Wednesday, December 21, 2011

Writing in Fragments

Sometimes you can shape your life to the cadences of your creativity. Sometimes you have to shape the cadences of your creativity to your life.

When I first decided to become a writer, at the recklessly young age of 20, I embraced Hemingway's preferred writing rhythm: to wake early, write for two or three hours, until the writing juices were spent, and then not think about what you've written the rest of the day–a strategy to replenish those precious creative juices, to let thoughts percolate in the unconscious.

I constructed my life so that I could write in such a manner for several years (waiting tables at night so that my mornings were perfectly pristine for writing), and I loved that life. I'd love to live that life now, in fact, but I have children now, and I have to work 9-5 jobs, the kind with health insurance, so my time to write becomes ever more narrow and unpredictable, a matter of fragments, or even fragments within fragments.

Instead of writing in my best moments, I write mostly in my worst moments, late at night or during the intermission of a child's performance or in the five minutes I have before booting up the computer in the morning (I probably spend a little bit more time with my kids than Hemingway did).
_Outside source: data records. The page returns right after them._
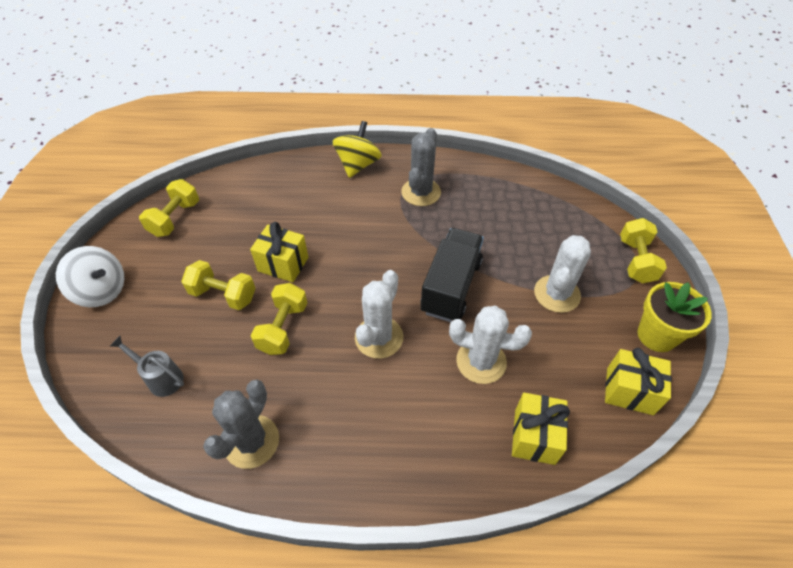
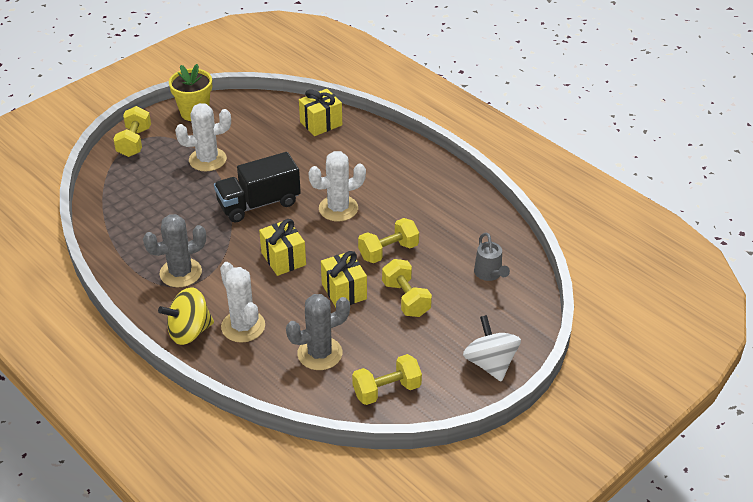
camera: 135 degrees left, 10 degrees down
(251, 441) = (463, 210): grey cactus -> grey cactus (320, 353)
(481, 361) = (300, 162): white cactus -> white cactus (243, 326)
(629, 391) = (249, 107): yellow gift -> yellow gift (283, 259)
(636, 261) = (134, 142): yellow dumbbell -> yellow dumbbell turned 45 degrees counterclockwise

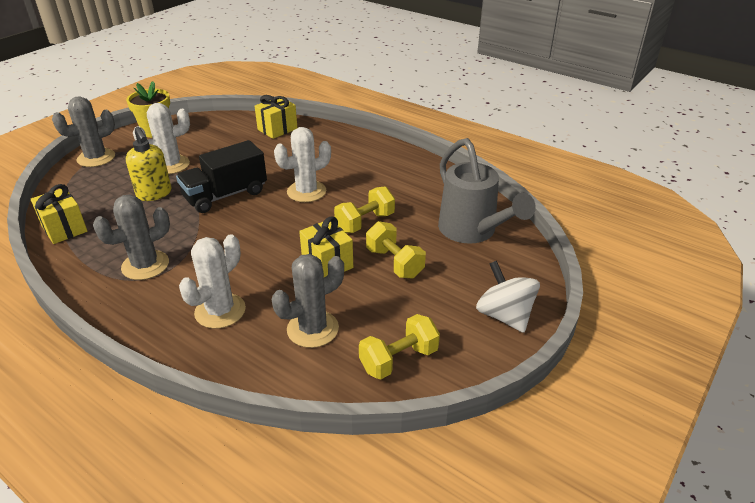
camera: 10 degrees left, 5 degrees down
(134, 142) = (96, 158): yellow dumbbell -> grey cactus
(189, 331) = (157, 324): yellow spinning top -> none
(190, 194) = (154, 194): none -> yellow soap dispenser
(243, 326) = (220, 311): white cactus -> white cactus turned 75 degrees clockwise
(283, 259) = (257, 240): yellow gift -> yellow gift (64, 229)
(489, 274) = (472, 231): grey watering can -> grey watering can, size x2.01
This is all to say that I'm constantly scheming and rethinking my writing process, if not the actual products of writing itself.

I recently flipped through Francine Prose's Reading Like a Writer in search of random writerly guidance and she commented how the best writers create their minor characters in just a few deft strokes. As an example, she showed how Jane Austen “speedily and almost offhandedly dispatches” Mr. and Mrs. John Dashwood.

“He was not an ill-disposed young man, unless to be rather coldhearted, and rather selfish, is to be ill-disposed: but he was, in general, well respected; for he conducted himself with propriety in the discharge of his ordinary duties. Had he married a more amiable woman, he might have been made still more respectable than he was: he might even have been made amiable himself; for he was very young when he married, and very fond of his wife. Mrs. John Dashwood was a strong caricature of himself;–more narrow minded and selfish.”

Capturing a character in just a few lines is a difficult thing to do, but it plays into a writing project I just started. In tandem with the literary journal I began earlier this year, 100 Word Story, I've been trying to write one 100-word story each day. It relieves the tension and frustration of not being able to truly delve into the writing life, but it also does a number of things:
  • Makes me pause and notice things in a way that I ordinarily wouldn't because I have to conjure a new story each day;
  • Makes me focus on a condensed, succinct piece of writing–no fluff, no extra words, no padding;
  • Helps me keep the writing momentum going–and even develop future longer pieces (I look to some character sketches as the foundation for future NaNoWriMo novels);
  • Allows me to have a number of prose poems and short shorts to be able to submit to magazines–so I can submit more frequently, instead of waiting months to finish a 20 or 25 page story (literary journals are more likely to publish shorter pieces anyway) or years to complete my novel.

I've been applying the Francine Prose quote to characters from stories I've written over the years to see how I can distill their characteristics into such a short space. I'm also occasionally taking characters from current longer pieces and writing miniature stories about them. Even if I never do anything with these pieces, they are a way to enrichen my longer stories and extend them in different directions.

It's safe to say that I will probably never again experience my “ideal writing life”–life is rarely so kind–but circumstances often unexpectedly lead one to a better place. I think of Lydia Davis, who decided that she couldn't possibly write a novel as a single mother, so she wrote all of the intriguing short shorts that made her name. Likewise, Toni Morrison, another single mother, finished her first novel by writing for 15 minutes each day after putting her children to bed.

Progress happens in the accumulation of increments. That's where I find my writing faith at the moment. I bow to small things and hope they lead to larger things.